### TASK REQUIREMENTS:
From the entries, copy each line that includes "miejsce".

:: GIVEN RECORDS ::

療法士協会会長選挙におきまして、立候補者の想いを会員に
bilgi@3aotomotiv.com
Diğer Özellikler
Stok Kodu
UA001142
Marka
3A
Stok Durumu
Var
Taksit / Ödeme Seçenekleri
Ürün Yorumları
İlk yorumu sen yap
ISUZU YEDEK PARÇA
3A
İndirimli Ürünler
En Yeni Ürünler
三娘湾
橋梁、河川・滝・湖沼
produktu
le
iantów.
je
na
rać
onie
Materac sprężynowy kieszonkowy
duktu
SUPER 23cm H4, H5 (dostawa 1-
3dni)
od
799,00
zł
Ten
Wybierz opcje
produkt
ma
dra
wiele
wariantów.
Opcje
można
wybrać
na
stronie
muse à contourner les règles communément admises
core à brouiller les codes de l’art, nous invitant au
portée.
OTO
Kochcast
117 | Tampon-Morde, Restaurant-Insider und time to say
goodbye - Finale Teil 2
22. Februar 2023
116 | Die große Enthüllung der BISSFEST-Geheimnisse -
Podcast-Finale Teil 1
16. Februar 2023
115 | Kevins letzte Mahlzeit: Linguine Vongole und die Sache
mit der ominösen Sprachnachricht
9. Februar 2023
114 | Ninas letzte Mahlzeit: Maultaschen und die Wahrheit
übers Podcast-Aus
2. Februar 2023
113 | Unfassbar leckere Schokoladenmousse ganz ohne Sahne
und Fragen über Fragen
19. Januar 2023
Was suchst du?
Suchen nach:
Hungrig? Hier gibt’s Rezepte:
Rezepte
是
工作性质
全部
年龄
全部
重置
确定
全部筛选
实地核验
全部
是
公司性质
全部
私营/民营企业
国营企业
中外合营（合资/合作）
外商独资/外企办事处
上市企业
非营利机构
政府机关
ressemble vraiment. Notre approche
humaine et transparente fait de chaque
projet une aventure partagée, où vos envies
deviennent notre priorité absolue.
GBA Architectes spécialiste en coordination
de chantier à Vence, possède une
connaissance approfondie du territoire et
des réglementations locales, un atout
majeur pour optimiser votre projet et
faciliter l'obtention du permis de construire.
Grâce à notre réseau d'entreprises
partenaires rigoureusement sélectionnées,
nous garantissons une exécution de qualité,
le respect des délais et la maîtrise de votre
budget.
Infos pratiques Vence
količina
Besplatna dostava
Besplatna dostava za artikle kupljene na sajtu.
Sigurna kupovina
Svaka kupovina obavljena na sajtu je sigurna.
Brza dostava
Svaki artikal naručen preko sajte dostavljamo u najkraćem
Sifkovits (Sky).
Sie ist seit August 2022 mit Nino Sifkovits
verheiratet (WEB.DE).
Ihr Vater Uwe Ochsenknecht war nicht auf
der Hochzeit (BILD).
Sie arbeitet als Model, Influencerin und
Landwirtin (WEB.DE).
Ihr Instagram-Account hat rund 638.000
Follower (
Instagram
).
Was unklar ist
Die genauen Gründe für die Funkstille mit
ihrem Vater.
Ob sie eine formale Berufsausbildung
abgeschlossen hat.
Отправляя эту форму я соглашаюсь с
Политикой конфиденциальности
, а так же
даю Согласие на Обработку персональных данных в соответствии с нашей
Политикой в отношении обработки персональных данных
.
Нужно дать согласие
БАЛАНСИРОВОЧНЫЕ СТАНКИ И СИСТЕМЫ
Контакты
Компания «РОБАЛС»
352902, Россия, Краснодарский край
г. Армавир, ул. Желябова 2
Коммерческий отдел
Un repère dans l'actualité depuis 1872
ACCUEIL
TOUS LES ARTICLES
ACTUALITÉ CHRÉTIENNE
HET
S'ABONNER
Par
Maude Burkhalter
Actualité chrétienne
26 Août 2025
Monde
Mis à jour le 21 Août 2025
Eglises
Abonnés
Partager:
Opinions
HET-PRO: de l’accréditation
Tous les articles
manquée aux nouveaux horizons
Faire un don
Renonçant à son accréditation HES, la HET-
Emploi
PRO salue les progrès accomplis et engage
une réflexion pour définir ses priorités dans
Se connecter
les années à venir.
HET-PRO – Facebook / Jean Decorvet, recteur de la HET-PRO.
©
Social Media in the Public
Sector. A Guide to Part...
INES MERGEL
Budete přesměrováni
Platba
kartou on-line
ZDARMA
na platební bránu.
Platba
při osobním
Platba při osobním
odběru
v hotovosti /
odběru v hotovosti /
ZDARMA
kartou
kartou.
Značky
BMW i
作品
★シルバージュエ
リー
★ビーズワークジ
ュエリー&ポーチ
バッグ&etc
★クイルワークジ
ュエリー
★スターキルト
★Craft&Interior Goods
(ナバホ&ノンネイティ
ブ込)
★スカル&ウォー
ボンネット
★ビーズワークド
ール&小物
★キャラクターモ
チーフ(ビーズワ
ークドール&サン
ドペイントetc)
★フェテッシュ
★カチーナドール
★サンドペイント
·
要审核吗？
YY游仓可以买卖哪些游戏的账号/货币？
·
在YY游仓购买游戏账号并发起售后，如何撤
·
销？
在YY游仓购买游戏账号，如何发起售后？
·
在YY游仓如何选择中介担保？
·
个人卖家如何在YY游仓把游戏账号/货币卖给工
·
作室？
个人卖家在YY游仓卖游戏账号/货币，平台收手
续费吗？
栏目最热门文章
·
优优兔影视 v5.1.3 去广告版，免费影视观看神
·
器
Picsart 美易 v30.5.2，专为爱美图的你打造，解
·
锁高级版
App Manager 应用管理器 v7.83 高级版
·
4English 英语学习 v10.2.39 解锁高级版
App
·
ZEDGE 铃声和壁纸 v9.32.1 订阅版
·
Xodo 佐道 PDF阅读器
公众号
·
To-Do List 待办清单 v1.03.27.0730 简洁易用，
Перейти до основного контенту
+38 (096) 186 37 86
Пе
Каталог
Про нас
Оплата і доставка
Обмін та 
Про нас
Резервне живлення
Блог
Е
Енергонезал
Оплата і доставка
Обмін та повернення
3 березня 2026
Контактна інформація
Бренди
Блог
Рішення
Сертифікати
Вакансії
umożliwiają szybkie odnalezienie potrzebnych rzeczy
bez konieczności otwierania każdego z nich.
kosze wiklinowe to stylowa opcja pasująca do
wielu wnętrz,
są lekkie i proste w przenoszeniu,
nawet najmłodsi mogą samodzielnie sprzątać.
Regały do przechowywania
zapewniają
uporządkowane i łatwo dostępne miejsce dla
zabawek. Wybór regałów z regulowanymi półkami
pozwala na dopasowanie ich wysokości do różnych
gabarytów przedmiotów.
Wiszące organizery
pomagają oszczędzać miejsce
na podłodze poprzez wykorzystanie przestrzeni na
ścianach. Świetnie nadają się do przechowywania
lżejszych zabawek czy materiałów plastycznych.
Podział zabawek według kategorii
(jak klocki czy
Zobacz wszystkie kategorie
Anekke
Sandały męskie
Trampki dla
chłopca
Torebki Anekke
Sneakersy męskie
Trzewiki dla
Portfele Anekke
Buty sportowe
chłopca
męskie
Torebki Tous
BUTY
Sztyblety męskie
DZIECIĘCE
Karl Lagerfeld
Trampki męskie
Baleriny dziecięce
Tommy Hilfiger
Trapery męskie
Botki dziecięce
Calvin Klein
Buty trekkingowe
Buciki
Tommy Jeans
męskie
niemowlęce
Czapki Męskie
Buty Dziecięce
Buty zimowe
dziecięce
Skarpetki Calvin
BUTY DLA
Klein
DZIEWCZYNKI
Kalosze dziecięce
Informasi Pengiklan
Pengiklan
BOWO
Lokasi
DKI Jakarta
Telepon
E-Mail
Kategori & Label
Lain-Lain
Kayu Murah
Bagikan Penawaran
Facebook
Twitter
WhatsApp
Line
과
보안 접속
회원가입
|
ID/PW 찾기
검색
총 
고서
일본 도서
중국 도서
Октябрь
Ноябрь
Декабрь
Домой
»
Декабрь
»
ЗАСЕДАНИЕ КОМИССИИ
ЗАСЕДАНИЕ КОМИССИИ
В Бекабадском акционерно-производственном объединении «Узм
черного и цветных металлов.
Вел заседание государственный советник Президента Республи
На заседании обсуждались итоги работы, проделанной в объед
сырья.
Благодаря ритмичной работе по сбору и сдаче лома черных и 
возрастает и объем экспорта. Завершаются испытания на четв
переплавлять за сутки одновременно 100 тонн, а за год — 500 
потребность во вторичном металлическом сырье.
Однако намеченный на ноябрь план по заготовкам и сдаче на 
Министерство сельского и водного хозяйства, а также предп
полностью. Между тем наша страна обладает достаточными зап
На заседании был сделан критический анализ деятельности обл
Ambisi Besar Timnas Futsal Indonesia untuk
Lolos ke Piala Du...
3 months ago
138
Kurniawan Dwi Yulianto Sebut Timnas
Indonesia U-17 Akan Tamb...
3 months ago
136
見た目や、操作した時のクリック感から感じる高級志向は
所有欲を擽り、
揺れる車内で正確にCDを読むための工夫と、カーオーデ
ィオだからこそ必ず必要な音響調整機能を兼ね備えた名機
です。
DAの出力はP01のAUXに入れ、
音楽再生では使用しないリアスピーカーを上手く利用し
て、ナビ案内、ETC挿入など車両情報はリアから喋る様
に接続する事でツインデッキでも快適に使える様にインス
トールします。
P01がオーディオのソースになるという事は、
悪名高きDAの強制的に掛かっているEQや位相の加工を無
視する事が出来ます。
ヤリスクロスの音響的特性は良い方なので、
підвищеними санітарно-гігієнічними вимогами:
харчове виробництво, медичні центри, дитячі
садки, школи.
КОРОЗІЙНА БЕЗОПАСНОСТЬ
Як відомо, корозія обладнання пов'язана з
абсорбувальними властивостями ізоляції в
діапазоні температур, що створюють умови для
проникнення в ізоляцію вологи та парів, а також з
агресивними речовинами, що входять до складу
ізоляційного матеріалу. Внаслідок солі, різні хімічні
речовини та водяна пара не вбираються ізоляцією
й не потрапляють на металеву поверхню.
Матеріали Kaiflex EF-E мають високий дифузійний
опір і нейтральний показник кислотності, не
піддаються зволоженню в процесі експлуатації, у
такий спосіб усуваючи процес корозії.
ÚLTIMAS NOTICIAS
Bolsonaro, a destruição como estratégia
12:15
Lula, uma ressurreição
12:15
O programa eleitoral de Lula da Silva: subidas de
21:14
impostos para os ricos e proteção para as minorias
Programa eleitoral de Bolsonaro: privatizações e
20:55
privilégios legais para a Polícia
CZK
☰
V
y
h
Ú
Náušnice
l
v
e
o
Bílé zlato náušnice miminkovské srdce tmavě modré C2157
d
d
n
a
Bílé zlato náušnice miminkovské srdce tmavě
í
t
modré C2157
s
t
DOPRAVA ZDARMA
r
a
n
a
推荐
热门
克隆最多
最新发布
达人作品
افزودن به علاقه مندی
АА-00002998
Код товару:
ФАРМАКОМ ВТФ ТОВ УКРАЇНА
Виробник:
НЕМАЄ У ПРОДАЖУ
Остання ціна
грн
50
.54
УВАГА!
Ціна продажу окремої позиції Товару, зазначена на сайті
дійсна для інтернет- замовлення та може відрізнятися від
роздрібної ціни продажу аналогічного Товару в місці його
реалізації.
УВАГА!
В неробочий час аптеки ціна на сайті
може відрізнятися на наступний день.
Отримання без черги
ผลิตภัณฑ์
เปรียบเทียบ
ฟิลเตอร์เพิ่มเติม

:::

### ANSWER TO THIS TASK:
uporządkowane i łatwo dostępne miejsce dla
pomagają oszczędzać miejsce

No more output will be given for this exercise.